Source excerpt:
▽

Dr. Dayan Jayatilleka –

Dayan Jayatilleka

Taken as a whole, the Norwegian study is a valuable and welcome addition to the growing literature on the war and our times. It is however, wrong or empty at its very core. Wrong not only in what it sees and says, but perhaps even more so, in what it does not—in what it fails to or chooses not to see and/or express. The NORAD study is characterised by an absent analytical core. Though I am critical of its post–mortem of the armed conflict and efforts at peace-making, the Norwegian study of the failed peace efforts in Sri Lanka does contain important and valuable observations concerning the international aspect (Ch 7: ‘The International Dimensions of the Peace Process’) and  domestic political dynamics and trajectories (Ch 11: ‘The Primacy of Domestic Politics’) .

In the section that deals with the international dimension the report significantly admits that “Possibly, Western pressure may have had an adverse effect, as it created additional anxiety and time pressure for the government during the final offensive” and goes on to quote a Wikileaks cable and an observation by me:

“Senior Sri Lankan diplomat Dayan Jayatilleka noted ‘It was a neck-and-neck race between the historic chance of finishing off the Tigers and concerted international pressure interrupting the offensive. […] The international pressure was too strong for the Sri Lankan state simply to ignore but too weak to stop the state’s military campaign. […] We had to outrun the pressure by accelerating the military offensive and closing the endgame as soon as possible’ (Jayatilleka, 2010).” (p 79)

△

Dataset extract:
▽

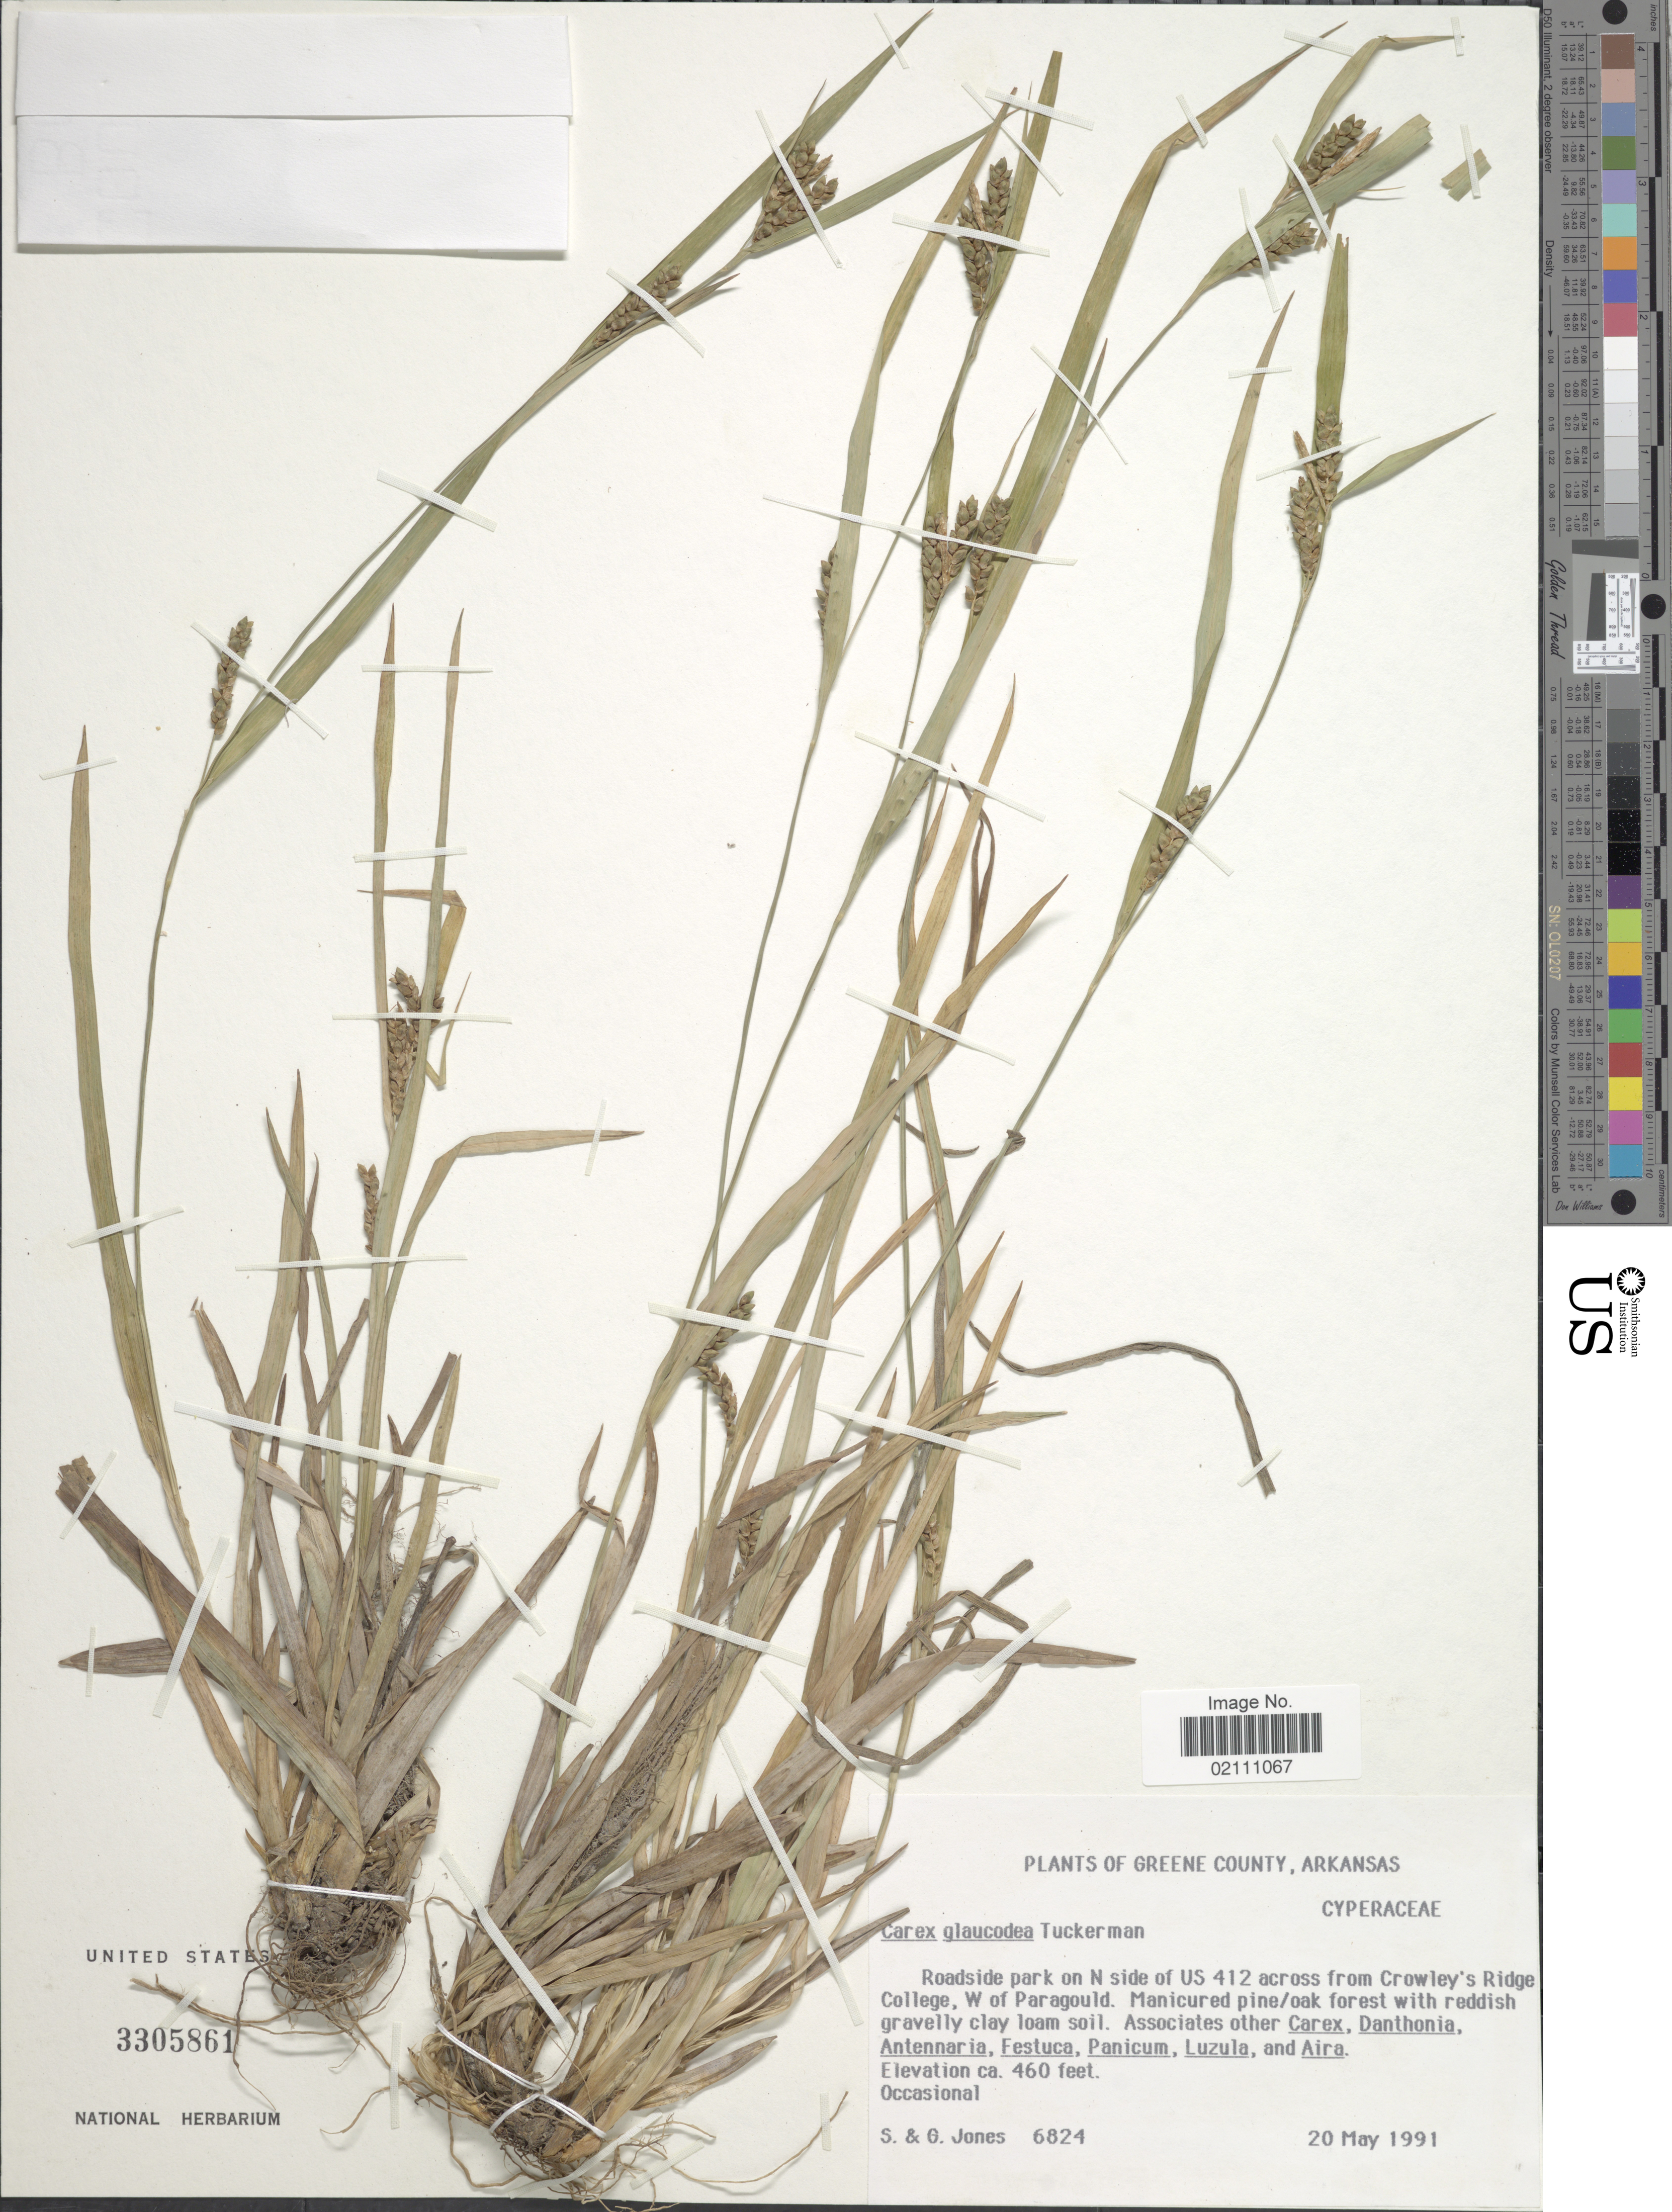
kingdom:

△

Work to complete:
**1)** List every number that appears in the excerpt on the Norwegian study.
**2)** Answer these questions from the excerpt on the Norwegian study:
(a) What is the number of the chapter titled ‘The Primacy of Domestic Politics’?
(b) In the quoted observation, what was the international pressure too weak to do?
(c) On which page of the report does that quotation appear?
**3)** Update everything in the excerpt on the Norwegian study from "Dr. Dayan Jayatilleka" down to "Domestic Politics’) .", replacing "NORAD" with "Norad".
The lines are separate material, unrelated to the excerpt on the Norwegian study.

Full answers:
**1)** 7, 11, 2010, 79

**2)**
(a) 11
(b) To stop the state’s military campaign.
(c) Page 79.

**3)**
Dr. Dayan Jayatilleka –

Dayan Jayatilleka

Taken as a whole, the Norwegian study is a valuable and welcome addition to the growing literature on the war and our times. It is however, wrong or empty at its very core. Wrong not only in what it sees and says, but perhaps even more so, in what it does not—in what it fails to or chooses not to see and/or express. The Norad study is characterised by an absent analytical core. Though I am critical of its post–mortem of the armed conflict and efforts at peace-making, the Norwegian study of the failed peace efforts in Sri Lanka does contain important and valuable observations concerning the international aspect (Ch 7: ‘The International Dimensions of the Peace Process’) and  domestic political dynamics and trajectories (Ch 11: ‘The Primacy of Domestic Politics’) .